Work required
Please filter the listing for the string "both" and copy each matching line.

Information shown
====================
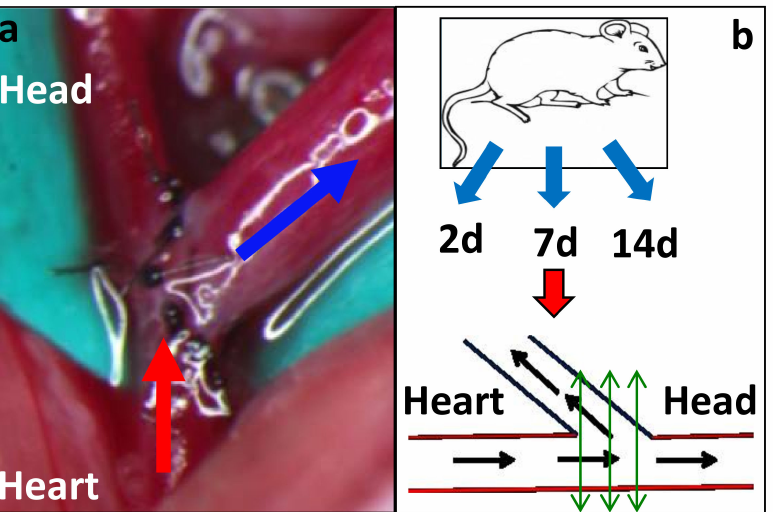
Figure 5. Mouse AVF surgery and histology techniques: ( a ) describes the final AVF between the side of the carotid artery (red arrow) and the end of the jugular vein (blue arrow). ( b ) (lower panel) documents the technique that we will use to section the anastomosis. Black arrows indicate direction of blood flow; green double-headed arrows indicate how we sectioned the anastomotic region. Heart and Head labels help to indicate the directionality of flow in both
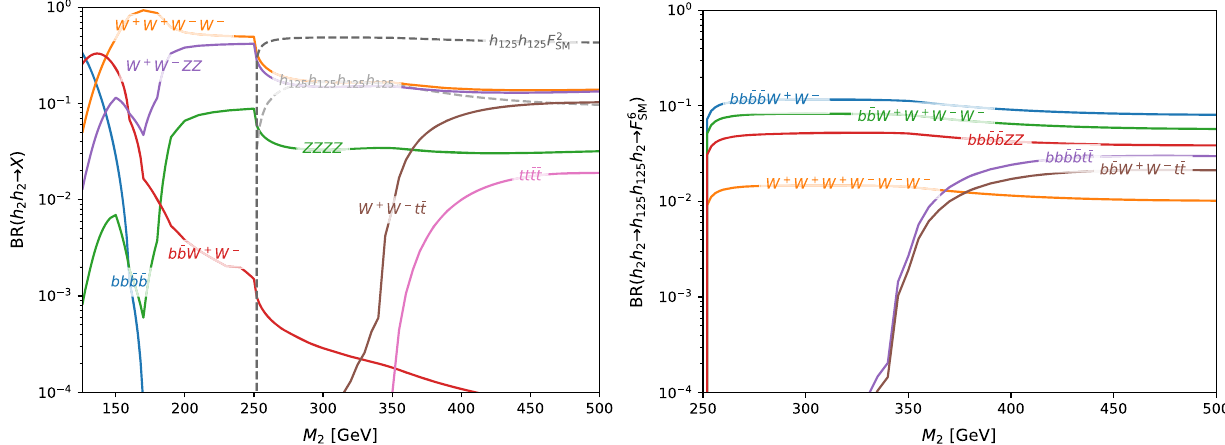
Fig. 15 Branching ratios of the h 2 h 2 state of BP6 . The left panel con- tains a selection of final states from direct decays of h 2 → F SM and (inclusive) decays involving h 2 → h 125 h 125 (both single and double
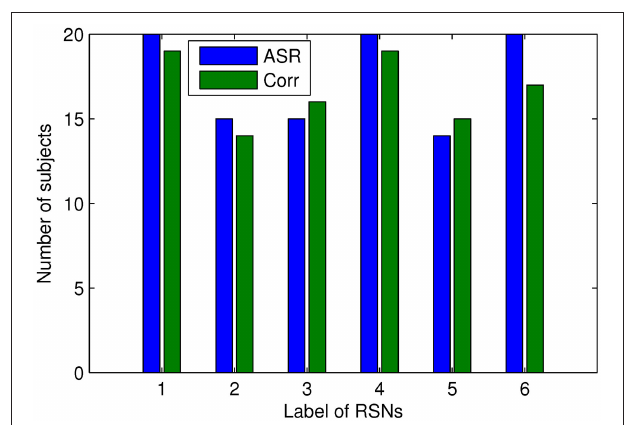
FIGURE 8 | Number of subjects reporting the presence of the above 6 RSNs. The digits “1” through “6” denote Basal ganglia, DMN, sensorimotor cortex, limbic, frontal-parietal network, and visual cortex respectively. Results of ASR and the Pearson correlation are marked in blue and green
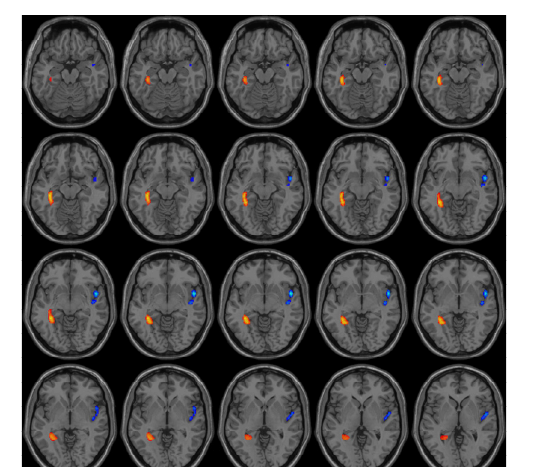
The CKD4 group was found to have decreased CBF in the right insula and increased CBF in the left hippocampus compared to the HC group (Figure 2).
====================
Your response
Figure 5. Mouse AVF surgery and histology techniques: ( a ) describes the final AVF between the side of the carotid artery (red arrow) and the end of the jugular vein (blue arrow). ( b ) (lower panel) documents the technique that we will use to section the anastomosis. Black arrows indicate direction of blood flow; green double-headed arrows indicate how we sectioned the anastomotic region. Heart and Head labels help to indicate the directionality of flow in both
Fig. 15 Branching ratios of the h 2 h 2 state of BP6 . The left panel con- tains a selection of final states from direct decays of h 2 → F SM and (inclusive) decays involving h 2 → h 125 h 125 (both single and double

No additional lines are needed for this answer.